§ Extrait du document:

============================================================

Toute cette discussion est au cœur d’un grand nombre de textes théoriques depuis le Cratyle, donc, de Platon, en passant par les diverses Rhétoriques classiques, celles d’Aristote et de Quintilien par exemple, remise au goût du jour à l’âge classique, les réflexions sur la métaphore (cf. le débat entre Paul Ricœur et Jacques Derrida), les tentatives de réflexion moderne sur le style (Spitzer) ou la mimésis (Auerbach), et plus récentes sur la littérarité (Riffaterre). Tout ceci occupe des rayonnages complets de toute bibliothèque universitaire qui se respecte, est bien connu, bien référencé. Relativement insoluble problème.
Insoluble car les tenants d’une formule (le mot = la chose) s’opposent continuellement aux autres (le mot = une chose) ; relativement car on peut également décider de laisser la polémique de côté et observer les manifestations de l’une ou l’autre formule dans les textes des uns et des autres, on peut même décider d’avoir un avis, un recul critique et orienter son travail et ses positions sur le versant singulier qu’il nous plait, du moment que chacun reste cohérent avec soi-même.
1969, donc, est un genre de date mythique.
Une date, en soi, un chiffre, est un hypernom propre, meilleur encore qu’un nom propre, car il est constitué de chiffres, c’est-à-dire de signes absolument autoréféréncés, universels et qui plus est sujets à ordination. Tout pour plaire au nomothète (c’est la mathésis, le langage parfait de la mathématique).

============================================================

§ Extraits de données:
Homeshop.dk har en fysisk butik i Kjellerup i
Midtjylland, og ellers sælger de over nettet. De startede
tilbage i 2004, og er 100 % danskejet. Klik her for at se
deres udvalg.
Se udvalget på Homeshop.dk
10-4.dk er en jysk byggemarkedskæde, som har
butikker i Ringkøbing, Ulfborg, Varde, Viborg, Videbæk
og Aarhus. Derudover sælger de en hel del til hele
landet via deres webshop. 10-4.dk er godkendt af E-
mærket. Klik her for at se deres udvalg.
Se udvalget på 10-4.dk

============================================================

§ Questions:
1. Répondez à ces questions sur le texte consacré au rapport entre le mot et la chose :
(a) Quel auteur le texte associe-t-il aux tentatives de réflexion moderne sur la mimésis ?
(b) Quelle année est qualifiée de « genre de date mythique » ?
(c) De quoi une date est-elle constituée, selon le texte, pour être « meilleure encore qu'un nom propre » ?
2. Recopiez mot pour mot le passage du texte consacré au rapport entre le mot et la chose, de « Insoluble car les » à « de date mythique. ».
3. Poursuivez le texte consacré au rapport entre le mot et la chose en partant de sa dernière phrase.

§ Réponses:
1.
(a) Auerbach.
(b) 1969.
(c) De chiffres, c'est-à-dire de signes absolument autoréférencés, universels et sujets à ordination.

2.
Insoluble car les tenants d’une formule (le mot = la chose) s’opposent continuellement aux autres (le mot = une chose) ; relativement car on peut également décider de laisser la polémique de côté et observer les manifestations de l’une ou l’autre formule dans les textes des uns et des autres, on peut même décider d’avoir un avis, un recul critique et orienter son travail et ses positions sur le versant singulier qu’il nous plait, du moment que chacun reste cohérent avec soi-même.
1969, donc, est un genre de date mythique.

3.
1969 est une date éclairante à plusieurs raisons : outre que l’homme a marché sur la Lune — c’est la première fois (à nouveau) qu’il franchit les barrières de son environnement, Armstrong devenant un nouveau Galilée, Copernic, Kepler — Jean Paulhan n’est plus. Il est mort quelques mois plutôt en octobre 1968. En 1969 sera publié un numéro spécial en hommage, dans lequel Maurice Blanchot écrira La facilité de mourir.
L’année 1968 a sans doute été un grand perturbement pour Blanchot, qui s’est fortement engagé dans les ”évènements”. Ceci, et sans doute d’autre faits qui nous demeurent inconnus, ont précipité son progressif retrait de la vie littéraire. Lui qui donnait depuis 1953, chaque mois ou presque, un texte, dense et exigeant, à la revue N.R.F. que dirigeait Paulhan, comme chacun sait, avait fortement ralenti depuis 1963 son rythme, jusqu’au dernier texte publié en 1968 : Le tout dernier mots. La suite ? Des textes de circonstances pour des numéros hommages à des amis disparus, Paulhan donc en 1969, André Dalmas en 1971. Puis 1980, pour une espèce de retour lié à la parution de L’écriture du désastre. Choix politique, choix éditorial, remous bibliographique, lassitude ? Toutes ces raisons sont valables, mais ne nous concernent pas. Blanchot a parallèlement publié, dans d’autres revues, comme Le nouveau commerce, L’Ephémère ou L’Arc, des textes forts, des textes toujours aussi exigeants et patiemment critiques.
Mais en 1969, Paulhan, quoiqu’immortel, est mort. Blanchot publie un texte dans la N.R.F, n’y publiera plus. C’est un fait.
Jean Paulhan ou le nom de fleur
C’est Jean Paulhan qui, d’une certaine façon, lance Blanchot en l’aidant à publier chez José Corti en 1942 un petit recueil de textes : Comment la littérature est-elle possible ?, qui rassemble deux textes publiés dans la revue Le Journal des Débats : le texte homonyme (livré en deux fois dans la revue) et un autre article : La Terreur dans les lettres.
Depuis que je connais les livres de Maurice Blanchot, il me plaît de croire que ce nom ne désigne aucune personne. Que ce nom désigne proprement personne. Longtemps j’ai élaboré cette théorie, rassemblant les témoignages, recoupant les dates, observant le comportement de ses proches.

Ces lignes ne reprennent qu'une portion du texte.